> DESCRIPTION OF THE TASK:
Would you copy out the following entries exactly, without any of the pictures?

[Collected data entries]
---
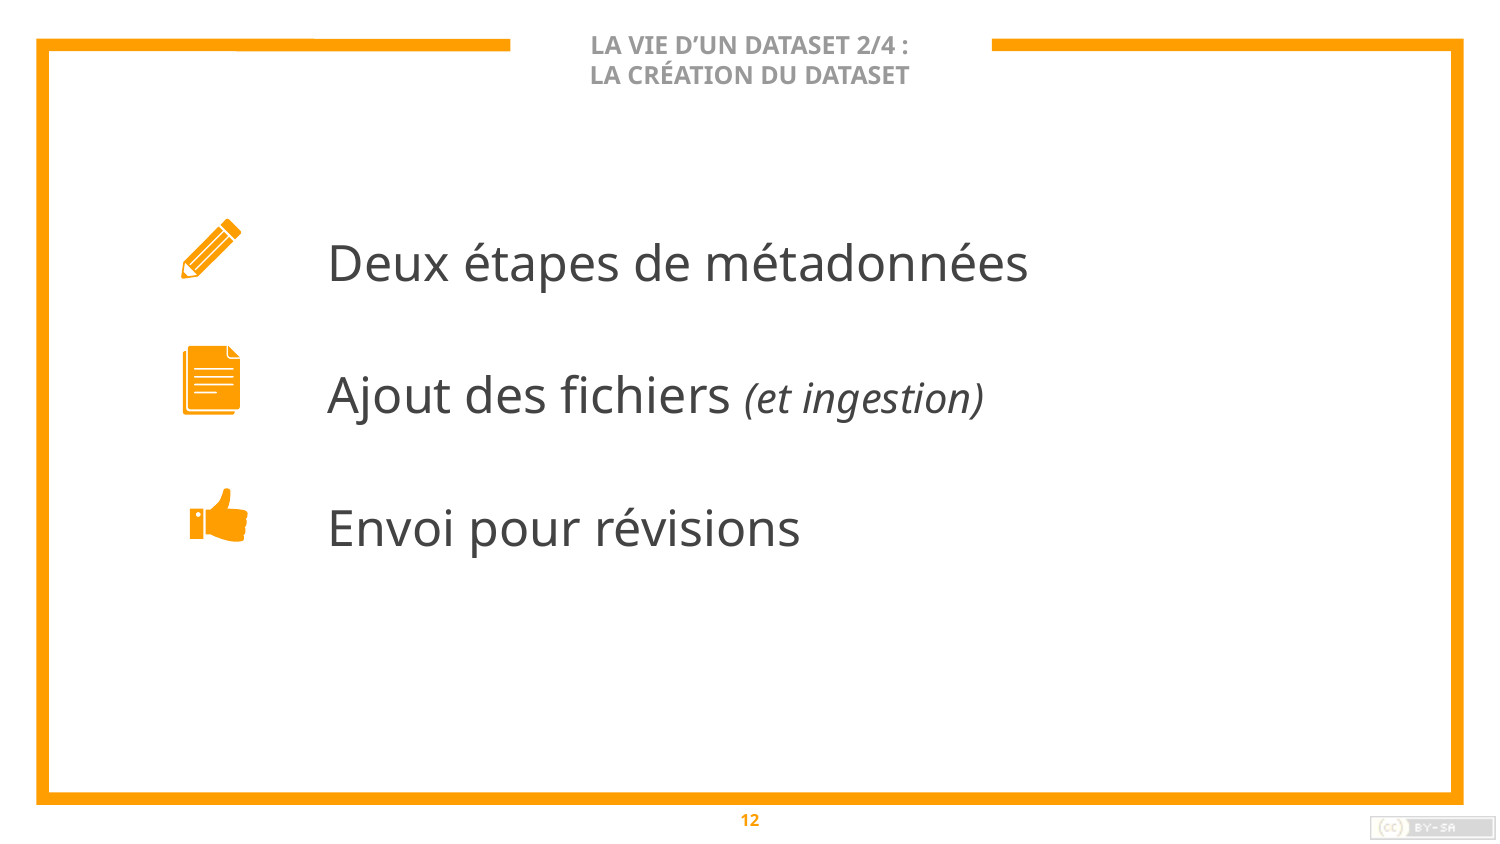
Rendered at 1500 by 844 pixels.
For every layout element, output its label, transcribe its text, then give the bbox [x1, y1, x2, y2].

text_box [181, 218, 242, 279]
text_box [182, 345, 240, 415]
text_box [189, 488, 248, 542]
list Deux étapes de métadonnées Ajout des fichiers (et ingestion) Envoi pour révisions [150, 155, 1350, 688]
title LA VIE D’UN DATASET 2/4 : LA CRÉATION DU DATASET [531, 15, 969, 136]
slide_number 12 [0, 798, 1500, 844]
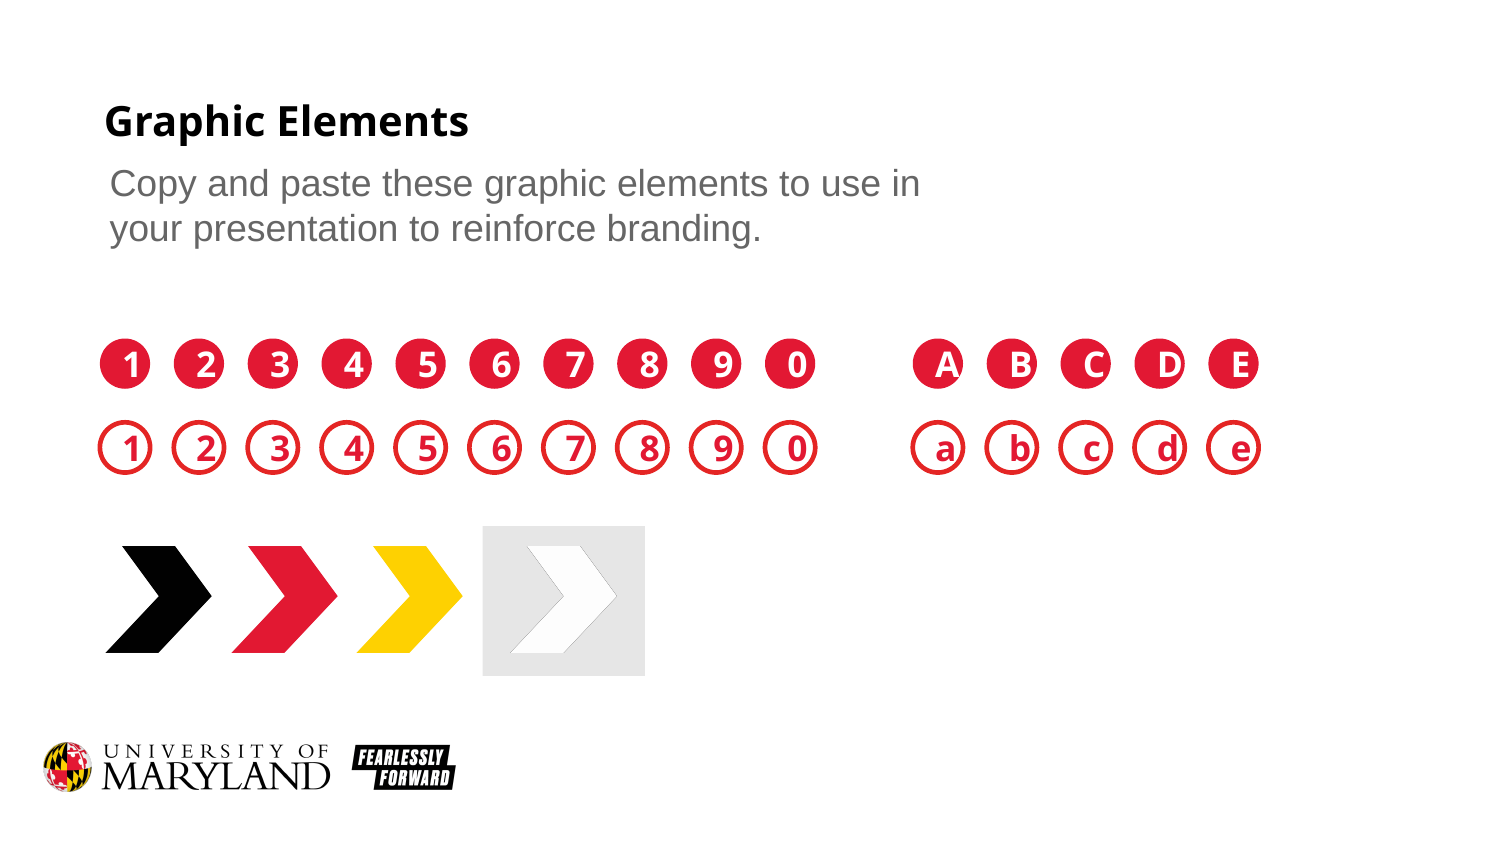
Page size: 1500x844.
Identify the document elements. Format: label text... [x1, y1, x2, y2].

text_box 0 [765, 338, 816, 389]
text_box 9 [691, 338, 742, 389]
text_box 6 [469, 422, 520, 473]
text_box 8 [617, 422, 668, 473]
text_box 2 [173, 338, 225, 389]
text_box 3 [247, 338, 298, 389]
text_box 1 [99, 422, 151, 473]
text_box [482, 526, 645, 676]
text_box 3 [247, 422, 298, 473]
title Graphic Elements [103, 53, 500, 143]
picture [510, 545, 617, 653]
text_box D [1134, 338, 1185, 389]
picture [356, 545, 464, 653]
text_box B [986, 338, 1037, 389]
text_box 4 [321, 422, 372, 473]
text_box 4 [321, 338, 372, 389]
text_box 0 [765, 422, 816, 473]
picture [230, 545, 338, 653]
text_box 2 [173, 422, 225, 473]
text_box 5 [395, 422, 446, 473]
text_box C [1060, 338, 1111, 389]
picture [43, 742, 456, 792]
text_box 1 [99, 338, 151, 389]
text_box A [912, 338, 964, 389]
text_box 8 [617, 338, 668, 389]
text_box d [1134, 422, 1185, 473]
text_box 5 [395, 338, 446, 389]
text_box b [986, 422, 1037, 473]
picture [104, 545, 212, 653]
text_box a [912, 422, 964, 473]
text_box 6 [469, 338, 520, 389]
text_box 9 [691, 422, 742, 473]
text_box e [1208, 422, 1259, 473]
text_box E [1208, 338, 1259, 389]
text_box Copy and paste these graphic elements to use in your presentation to reinforce branding. [94, 143, 963, 264]
text_box 7 [543, 338, 594, 389]
text_box c [1060, 422, 1111, 473]
text_box 7 [543, 422, 594, 473]
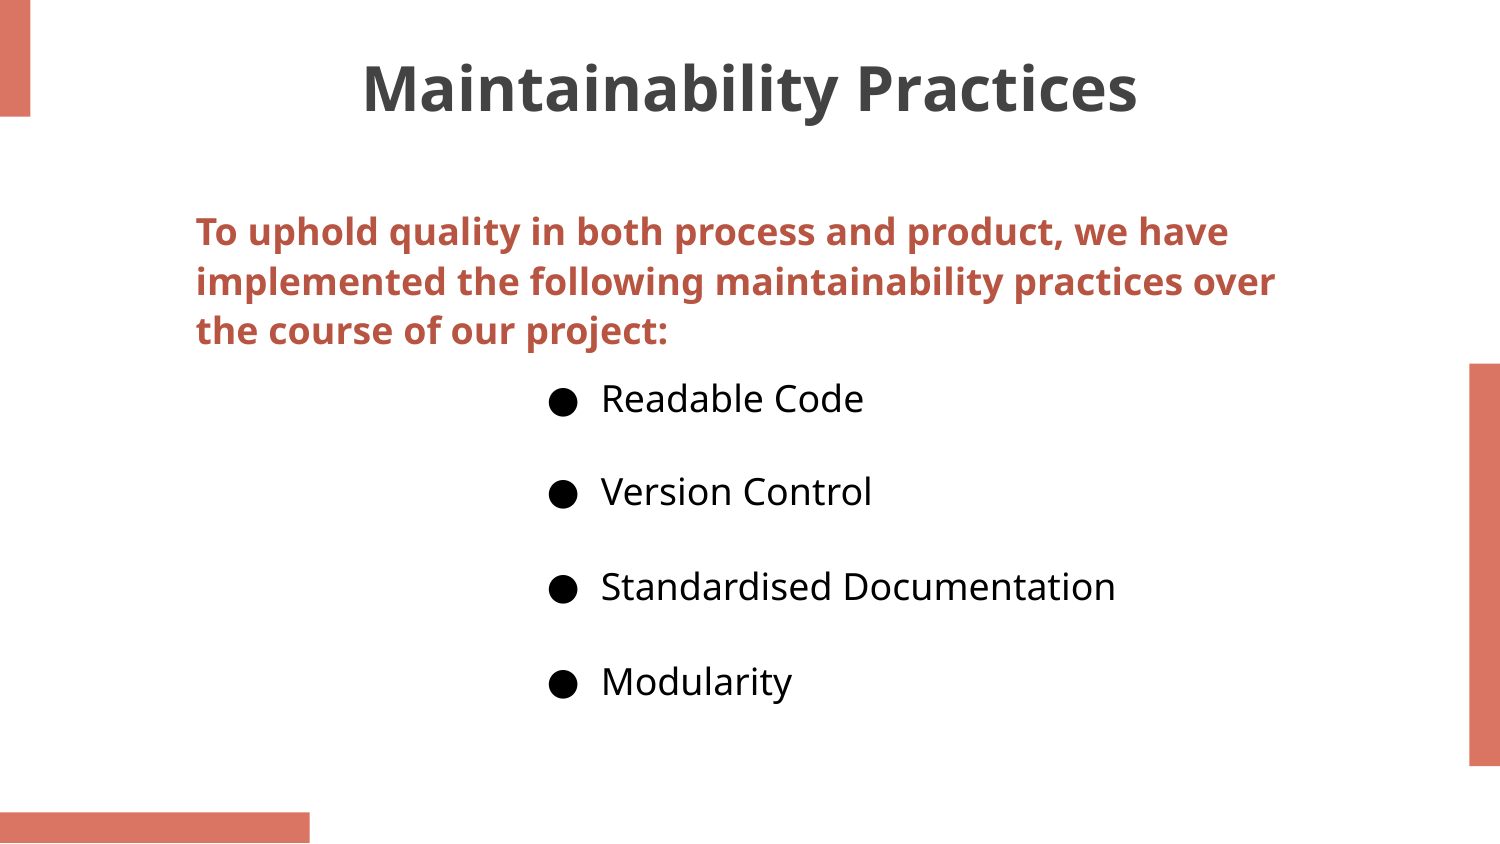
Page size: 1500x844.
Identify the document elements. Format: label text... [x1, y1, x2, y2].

title Maintainability Practices [116, 27, 1383, 146]
list To uphold quality in both process and product, we have implemented the following maintainability practices over the course of our project: [180, 188, 1359, 344]
text_box Readable Code Version Control Standardised Documentation Modularity [415, 360, 1200, 718]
---
> ANSWER BOX:
Rendered at 1500 by 844 pixels.
For every layout element, output its label, transcribe its text, then give the bbox [x1, y1, x2, y2].

text_box [181, 218, 242, 279]
text_box [182, 345, 240, 415]
text_box [189, 488, 248, 542]
list Deux étapes de métadonnées Ajout des fichiers (et ingestion) Envoi pour révisions [150, 155, 1350, 688]
title LA VIE D’UN DATASET 2/4 : LA CRÉATION DU DATASET [531, 15, 969, 136]
slide_number 12 [0, 798, 1500, 844]
Page size: 1500x844.
Identify the document elements. Format: label text... [x1, y1, x2, y2].

text_box 0 [765, 338, 816, 389]
text_box 9 [691, 338, 742, 389]
text_box 6 [469, 422, 520, 473]
text_box 8 [617, 422, 668, 473]
text_box 2 [173, 338, 225, 389]
text_box 3 [247, 338, 298, 389]
text_box 1 [99, 422, 151, 473]
text_box [482, 526, 645, 676]
text_box 3 [247, 422, 298, 473]
title Graphic Elements [103, 53, 500, 143]
picture [510, 545, 617, 653]
text_box D [1134, 338, 1185, 389]
picture [356, 545, 464, 653]
text_box B [986, 338, 1037, 389]
text_box 4 [321, 422, 372, 473]
text_box 4 [321, 338, 372, 389]
text_box 0 [765, 422, 816, 473]
picture [230, 545, 338, 653]
text_box 2 [173, 422, 225, 473]
text_box 5 [395, 422, 446, 473]
text_box C [1060, 338, 1111, 389]
picture [43, 742, 456, 792]
text_box 1 [99, 338, 151, 389]
text_box A [912, 338, 964, 389]
text_box 8 [617, 338, 668, 389]
text_box d [1134, 422, 1185, 473]
text_box 5 [395, 338, 446, 389]
text_box b [986, 422, 1037, 473]
picture [104, 545, 212, 653]
text_box a [912, 422, 964, 473]
text_box 6 [469, 338, 520, 389]
text_box 9 [691, 422, 742, 473]
text_box e [1208, 422, 1259, 473]
text_box E [1208, 338, 1259, 389]
text_box Copy and paste these graphic elements to use in your presentation to reinforce branding. [94, 143, 963, 264]
text_box 7 [543, 338, 594, 389]
text_box c [1060, 422, 1111, 473]
text_box 7 [543, 422, 594, 473]
Page size: 1500x844.
Identify the document elements. Format: label text... [x1, y1, x2, y2].

title Maintainability Practices [116, 27, 1383, 146]
list To uphold quality in both process and product, we have implemented the following maintainability practices over the course of our project: [180, 188, 1359, 344]
text_box Readable Code Version Control Standardised Documentation Modularity [415, 360, 1200, 718]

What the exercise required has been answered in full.